Personal information
- Born: 4 July 1992 (age 34) Whangārei, New Zealand
- Height: 1.80 m (5 ft 11 in)
- Weight: 71 kg (157 lb)

Sport
- Sport: Field hockey
- Position: Defender
- Club: Northland

National team
- Years: Team / Caps / Goals
- –: New Zealand / 147 / -

Medal record
Women's field hockey
Representing New Zealand
Commonwealth Games
| Gold medal – first place | 2018 Gold Coast | Team |
Oceania Cup
| Gold medal – first place | 2019 Rockhampton |  |
| Silver medal – second place | 2017 Sydney |  |

= Brooke Neal =

New Zealand field hockey player

Brooke Neal (married name Hayde, born 4 July 1992) is a New Zealand field hockey player who has played for the New Zealand national team.

==Personal life==
Neal attended Whangārei Girls' High School from 2006 to 2010 before studying communications at the University of Waikato.
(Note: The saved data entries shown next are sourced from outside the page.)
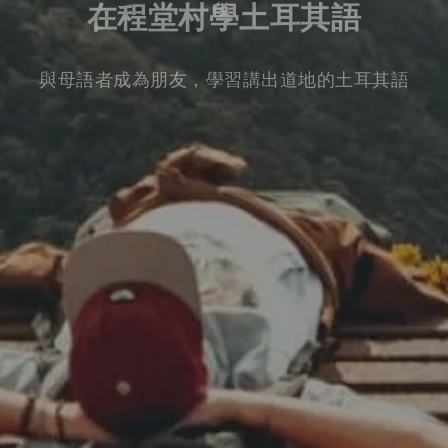
在程堂村學土耳其語
與母語者成為朋友，學習講出道地的土耳其語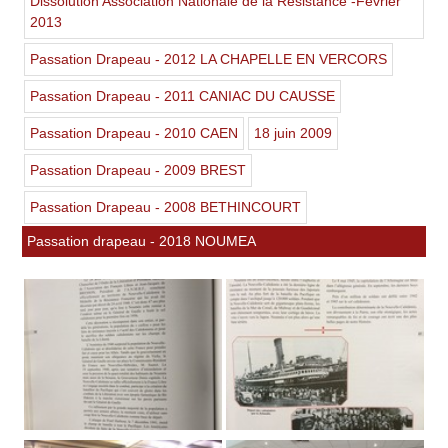
Dissolution Association Nationale de la Résistance -Février
2013
Passation Drapeau - 2012 LA CHAPELLE EN VERCORS
Passation Drapeau - 2011 CANIAC DU CAUSSE
Passation Drapeau - 2010 CAEN
18 juin 2009
Passation Drapeau - 2009 BREST
Passation Drapeau - 2008 BETHINCOURT
Passation drapeau - 2018 NOUMEA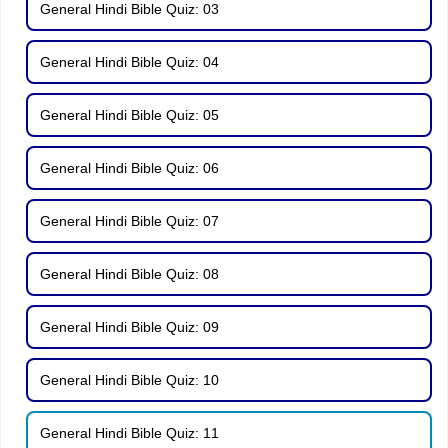
General Hindi Bible Quiz: 03
General Hindi Bible Quiz: 04
General Hindi Bible Quiz: 05
General Hindi Bible Quiz: 06
General Hindi Bible Quiz: 07
General Hindi Bible Quiz: 08
General Hindi Bible Quiz: 09
General Hindi Bible Quiz: 10
General Hindi Bible Quiz: 11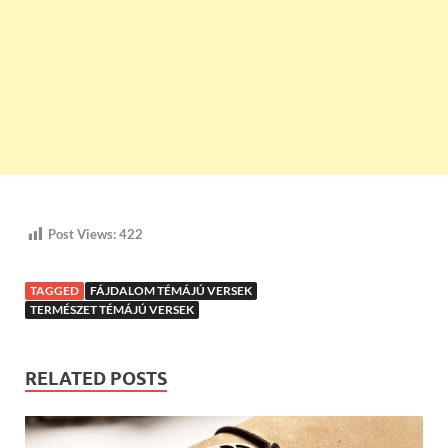
Post Views:
422
TAGGED
FÁJDALOM TÉMÁJÚ VERSEK
TERMÉSZET TÉMÁJÚ VERSEK
RELATED POSTS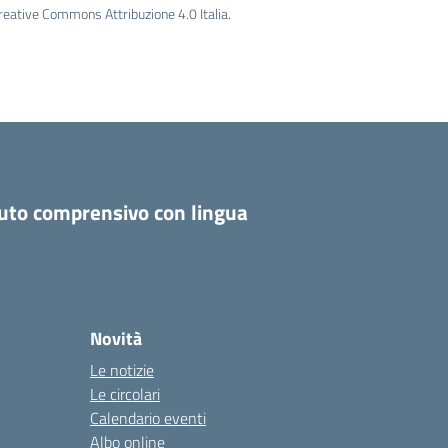
Creative Commons Attribuzione 4.0 Italia.
tuto comprensivo con lingua
Novità
Le notizie
Le circolari
Calendario eventi
Albo online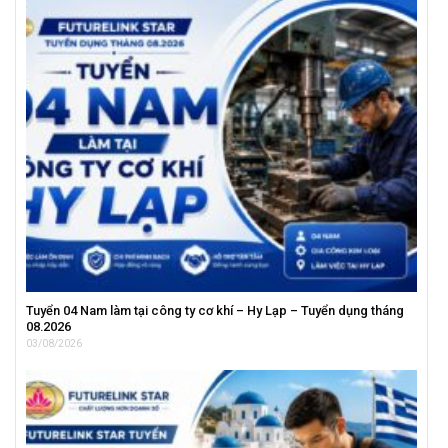
Tuyển 04 Nam làm tại công ty cơ khí – Hy Lạp – Tuyển dụng tháng
08.2026
03/08/2026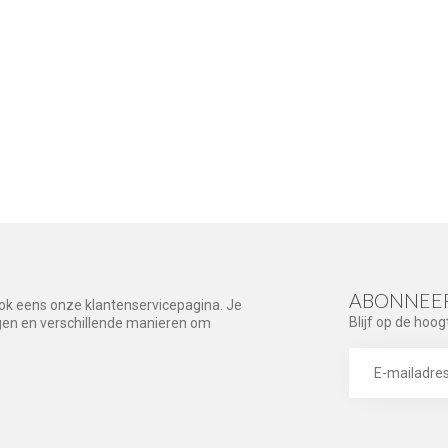
ABONNEER
ook eens onze klantenservicepagina. Je
Blijf op de hoog
agen en verschillende manieren om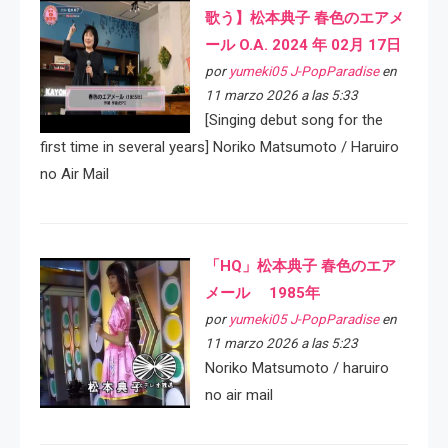
歌う】松本典子 春色のエアメ
ール O.A. 2024 年 02月 17日
por
yumeki05 J-PopParadise
en
11 marzo 2026 a las 5:33
[Singing debut song for the
first time in several years] Noriko Matsumoto / Haruiro
no Air Mail
「HQ」松本典子 春色のエア
メール 1985年
por
yumeki05 J-PopParadise
en
11 marzo 2026 a las 5:23
Noriko Matsumoto / haruiro
no air mail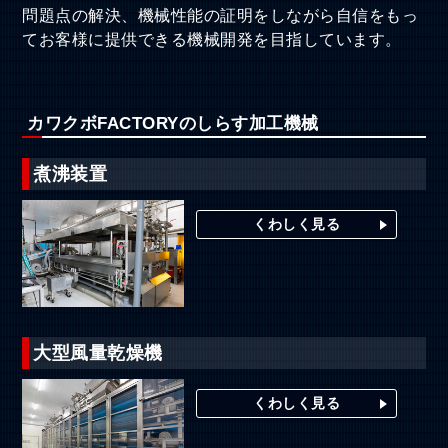
問題点の解決、機械性能の証明をしながら自信をもっ
てお客様に提供できる機械開発を目指しています。
カワクボFACTORYのしらす加工機械
煮沸装置
くわしく見る
大型風量乾燥機
くわしく見る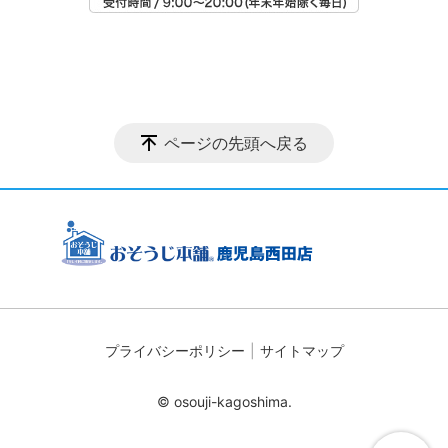
ページの先頭へ戻る
プライバシーポリシー
サイトマップ
© osouji-kagoshima.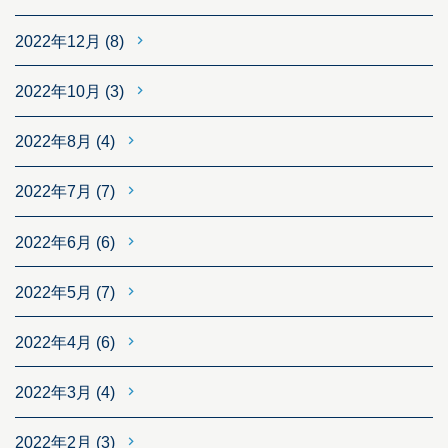
2022年12月
(8)
2022年10月
(3)
2022年8月
(4)
2022年7月
(7)
2022年6月
(6)
2022年5月
(7)
2022年4月
(6)
2022年3月
(4)
2022年2月
(3)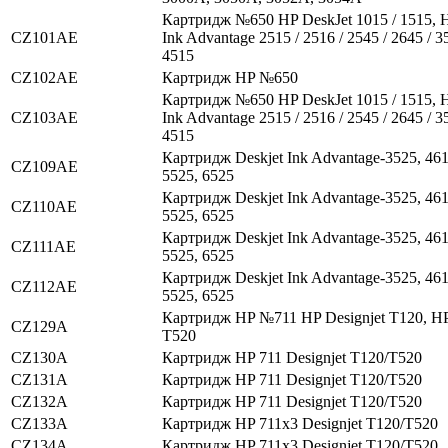
Картридж №650 HP DeskJet 1015 / 1515, H
CZ101AE
Ink Advantage 2515 / 2516 / 2545 / 2645 / 35
4515
CZ102AE
Картридж HP №650
Картридж №650 HP DeskJet 1015 / 1515, H
CZ103AE
Ink Advantage 2515 / 2516 / 2545 / 2645 / 35
4515
Картридж Deskjet Ink Advantage-3525, 461
CZ109AE
5525, 6525
Картридж Deskjet Ink Advantage-3525, 461
CZ110AE
5525, 6525
Картридж Deskjet Ink Advantage-3525, 461
CZ111AE
5525, 6525
Картридж Deskjet Ink Advantage-3525, 461
CZ112AE
5525, 6525
Картридж HP №711 HP Designjet T120, HP
CZ129A
T520
CZ130A
Картридж HP 711 Designjet T120/T520
CZ131A
Картридж HP 711 Designjet T120/T520
CZ132A
Картридж HP 711 Designjet T120/T520
CZ133A
Картридж HP 711x3 Designjet T120/T520
CZ134A
Картридж HP 711x3 Designjet T120/T520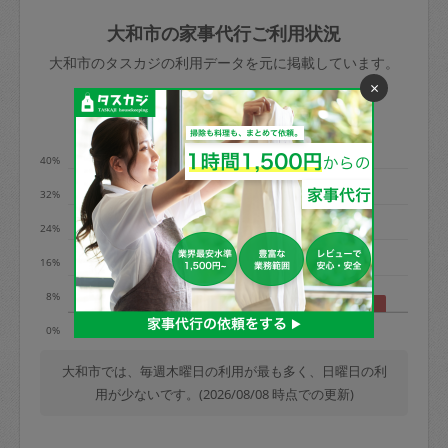
玉、など
きた場合は損害保険の対象外となるので
依頼者不在による当日キャンセル＝依頼
大和市の家事代行ご利用状況
ご注意ください。
金額の100%＋交通費全額
大和市のタスカジの利用データを元に掲載しています。
あわせてこちらも参照ください
：
初めて
×
利用します。注意しなくてはいけない点
※例：依頼日時／土曜日午前9時開始の場
利用の多い曜日は？
はありますか？
合、水曜日午前9時以降はキャンセル料が
発生
40%
水曜日9時〜金曜日9時まで＝依頼料金の
32%
50%
24%
金曜日9時～土曜日8時まで＝依頼金額の
100%
16%
土曜日8時〜実施時間＝依頼金額の100%
8%
＋交通費全額
月
水
木
土
日
0%
依頼者不在による当日キャンセル＝依頼
金額の100%＋交通費全額
大和市では、毎週木曜日の利用が最も多く、日曜日の利
用が少ないです。(2026/08/08 時点での更新)
2. 定期契約キャンセル（定期契約のみ）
She graduated in 2013 as a Sir Edmund Hillary Scholar

Neal's brother, Shay, also represents New Zealand at hockey and attended the Rio Olympics. Their journey can be followed here

Currently, Neal is an ambassador for the New Zealand Olympic Committee and has been visiting schools talking about her olympic experience.
She has also entered the corporate speaking circuit, where shares the lessons learned throughout her journey.

==Playing career==
Neal represented New Zealand at the 2013 Women's Hockey Junior World Cup, before making her national debut that same year.

She has competed in two World League finals, the most recent in 2015 where the team came second, Champions Trophy in 2016, and she represented New Zealand at the 2016 Summer Olympics where her team came fourth.
She participated at the 2020 Women's FIH Pro League.